Hay otros países islámicos donde la situación de la mujer es mejor. Por ejemplo, en Irán o en Turquía. Este último país es el más «modernizado» o más «europeizado» de los países del Oriente Medio. Pero incluso allí vemos que el país está cambiando de dirección, yendo cada vez más en una dirección islamista, con todo lo que ello implica para los derechos de la mujer turca.
En Irán, es cierto que la mujer goza de muchos derechos que sus homólogas saudíes y afganas solo verían en sueños. Por ejemplo, el derecho a trabajar, conducir o recibir una educación incluso universitaria sin tener que pedir permiso de su marido, hermano o padre. De hecho, en las universidades iraníes hay más mujeres que hombres estudiando. Pero incluso allí, la ley islámica sigue en el sentido de que las mujeres a menudo tienen la mitad de los derechos de los hombres; por ejemplo, para recibir herencias, o en divorcios. Y hay muchos puestos que se reservan exclusivamente para hombres; por ejemplo, incluso según la ley en Irán, para ser juez, o presidente del país.

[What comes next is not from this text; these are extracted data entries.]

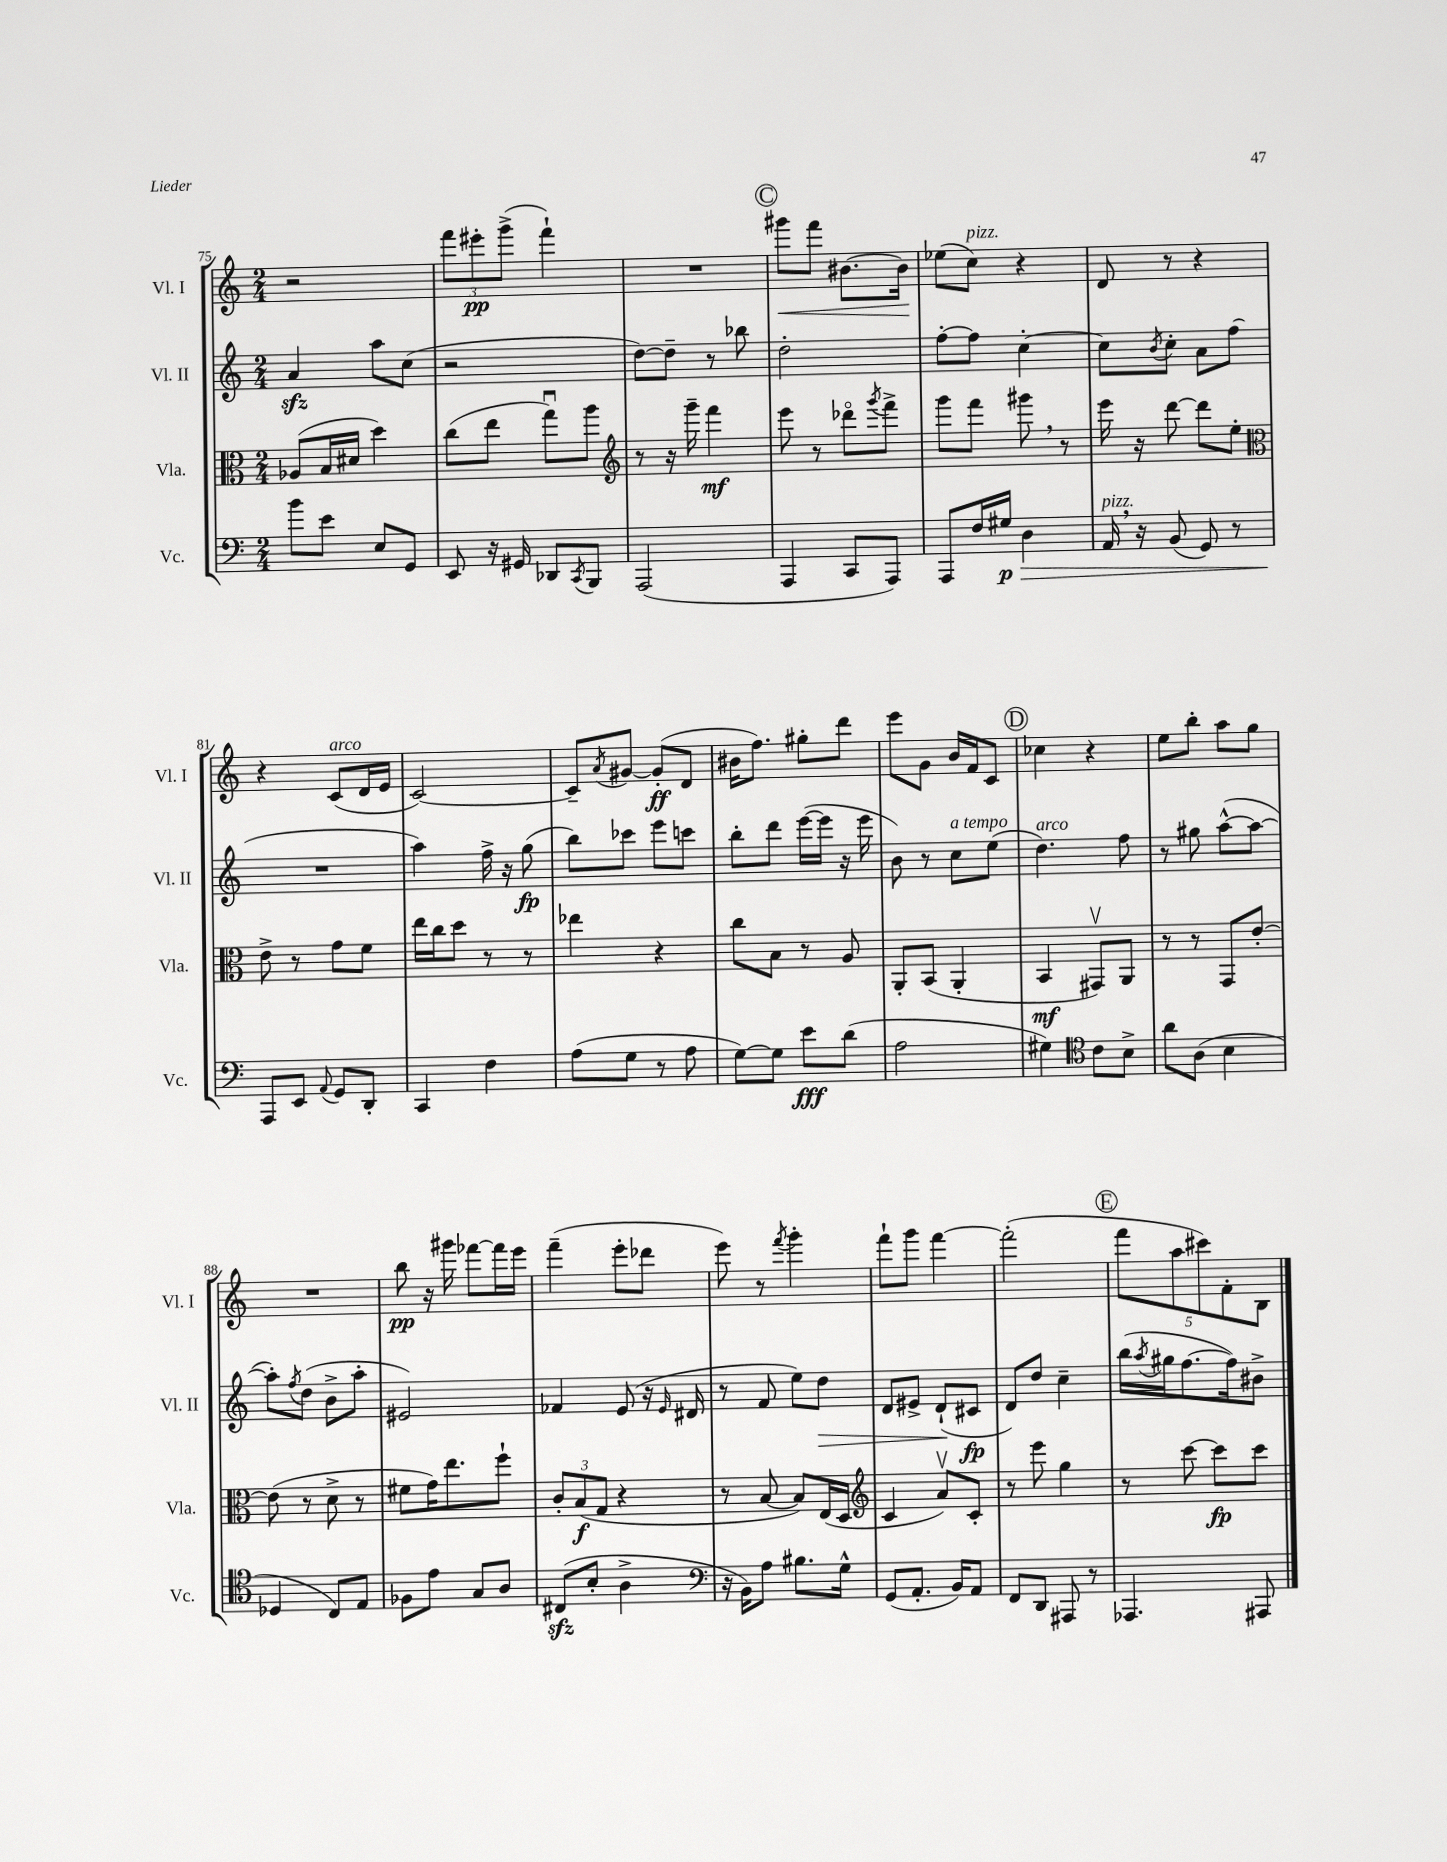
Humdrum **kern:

**kern	**kern	**kern	**kern
*staff4	*staff3	*staff2	*staff1
*clefF4	*clefC3	*clefG2	*clefG2
*k[]	*k[]	*k[]	*k[]
*M2/4	*M2/4	*M2/4	*M2/4
8b	(8A-	4a	2r
8e	16B	.	.
.	16d#	.	.
8E	4dd)	8aa	.
8GG	.	(8cc	.
=	=	=	=
8EE	(8cc	2r	12fff
.	.	.	12eee#'
16r	8ee	.	.
.	.	.	(12ggg^
16GG#	.	.	.
8DD-	8ggu)	.	4fff`)
8qCC	.	.	.
8BBB	8aa	.	.
=	=	=	=
*	*clefG2	*	*
(2AAA	8r	[8dd)	2r
.	16r	8dd~]	.
.	16ggg~	.	.
.	4fff	8r	.
.	.	8bb-	.
=	=	=	=
4AAA	8eee	2dd'	8ggg#
.	8r	.	8fff
8CC	8ddd-o	.	[8.b#
.	8qggg	.	.
8AAA)	8fff^	.	.
.	.	.	16b#]
=	=	=	=
8AAA	8ggg	[8ff'	(8ee-
16F	8fff	8ff]	8cc)
16G#	.	.	.
4D	8ggg#	[4cc'	4r
.	8r	.	.
=	=	=	=
16AA	16eee	8cc]	8d
16r	16r	.	.
.	.	8qb	.
(8BB	[8ddd	8cc'	8r
8GG)	8ddd]	8a	4r
8r	8ee'	(8ff	.
=	=	=	=
*	*clefC3	*	*
8AAA	8e^	2r	4r
8EE	8r	.	.
8qqAA	.	.	.
8GG	8g	.	(8c
8DD'	8f	.	16d
.	.	.	16e
=	=	=	=
4CC	16ee	4aa)	[2c)
.	16cc	.	.
.	8dd	.	.
4F	8r	16ff^	.
.	.	16r	.
.	8r	(8gg	.
=	=	=	=
(8A	4ee-	8bb)	8c~]
.	.	.	8qa
8G	.	8ccc-	[8g#
8r	4r	8eee	(8g#']
8A	.	8ccc	8d
=	=	=	=
[8G)	8cc	8bb'	16b#
.	.	.	8.ff)
8G]	8B	8ddd	.
8e	8r	([16eee	8gg#'
.	.	16eee]	.
(8d	8A	16r	8ddd
.	.	16eee	.
=	=	=	=
2A	8AA'	8b)	8eee
.	(8BB	8r	8g
.	4AA'	8cc	16b
.	.	.	16f
.	.	(8ee	8c
=	=	=	=
4G#)	4BB	4.dd)	4cc-
*clefC4	*	*	*
8c	8GG#v)	.	4r
8B^	8AA	8ff	.
=	=	=	=
8a	8r	8r	8ee
(8A	8r	8gg#	8bb'
4B	8GG	([8aa^^	8aa
.	[8e'	8aa_	8gg
=	=	=	=
4D-	(8e]	8aa'])	2r
.	.	8qff	.
.	8r	(8dd	.
8C)	8d^	8b^	.
8E	8r	8aa'	.
=	=	=	=
8F-	8f#	2e#)	8bb
8e	16g)	.	16r
.	8.ee	.	16ggg#
8G	.	.	[8fff-
8A	8ff`	.	16fff-]
.	.	.	16eee
=	=	=	=
(8C#	12c'	4f-	(4fff~
.	(12B	.	.
8B'	.	.	.
.	12G	.	.
4A^	4r	(8e	8eee'
.	.	16r	8ddd-
.	.	16qqe	.
.	.	16d#	.
=	=	=	=
*clefF4	*	*	*
16r	8r	8r	8eee)
16BB)	.	.	.
8A	[8B	8f	8r
.	.	.	8qfff
8.B#	8B])	8ee)	4ggg'
.	(16E	8dd	.
16G^^	16D	.	.
=	=	=	=
*	*clefG2	*	*
(8GG	4c	8d	8fff`
8.AA'	.	8e#^	8ggg
.	8av)	(8d`	[4fff
16BB)	.	.	.
8AA	8c'	8c#	.
=	=	=	=
8FF	8r	8d)	(2fff']
8DD	8eee	8dd	.
8AAA#	4gg	4cc~	.
8r	.	.	.
=	=	=	=
4.AAA-	8r	(16bb	10fff
.	.	8qaa	.
.	.	16gg#	.
.	.	.	10aa
.	[8ccc	[8.ff	.
.	.	.	10ccc#)
.	8ccc]	.	.
.	.	.	10f'
.	.	16ff])	.
8AAA#	8ccc	8b#^	.
.	.	.	10B
==	==	==	==
*-	*-	*-	*-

También hay que admitir que el trato como ciudadanos de segunda clase que sufren las mujeres en países de mayoría musulmana no es solo una cuestión «política» que tenga que ver con los mandatos de un gobierno y un régimen dictatoriales. El problema no es solo que se trate de regímenes dictatoriales que imponen tratos vejatorios a las mujeres, que eso también. Una gran parte del problema es que, culturalmente hablando, los hombres de esos países no se han acostumbrado, ni mucho menos, a tratar a la mitad de la población, las mujeres, de igual a igual. Los hombres se han acostumbrado a mandar sobre ellas, no a compartir sus vidas con ellas. Y ese es un problema que no se resuelve con la invasión del ejército de otro país.
La solución de este problema, que afecta las mujeres en tantos países islámicos en todo el mundo, es difícil y larga. No es una solución que se pueda intentar de hoy para mañana y esperar resultados concretos pasado mañana. Creo que un buen comienzo se encuentra en el mundo de la enseñanza. Hay que educar a los hombres para enseñarles a aceptar la igualdad de las mujeres con ellos mismos, empezando con esos hombres que deciden ir a estudiar en universidades de Europa y EEUU.
Malala Yousefzai tenía razón en su énfasis en la educación. Pero mientras ella ponía el acento sobre la educación para las niñas en colegios e institutos, la educación en valores como la igualdad, es también de vital importancia para los hombres universitarios de los países en cuestión.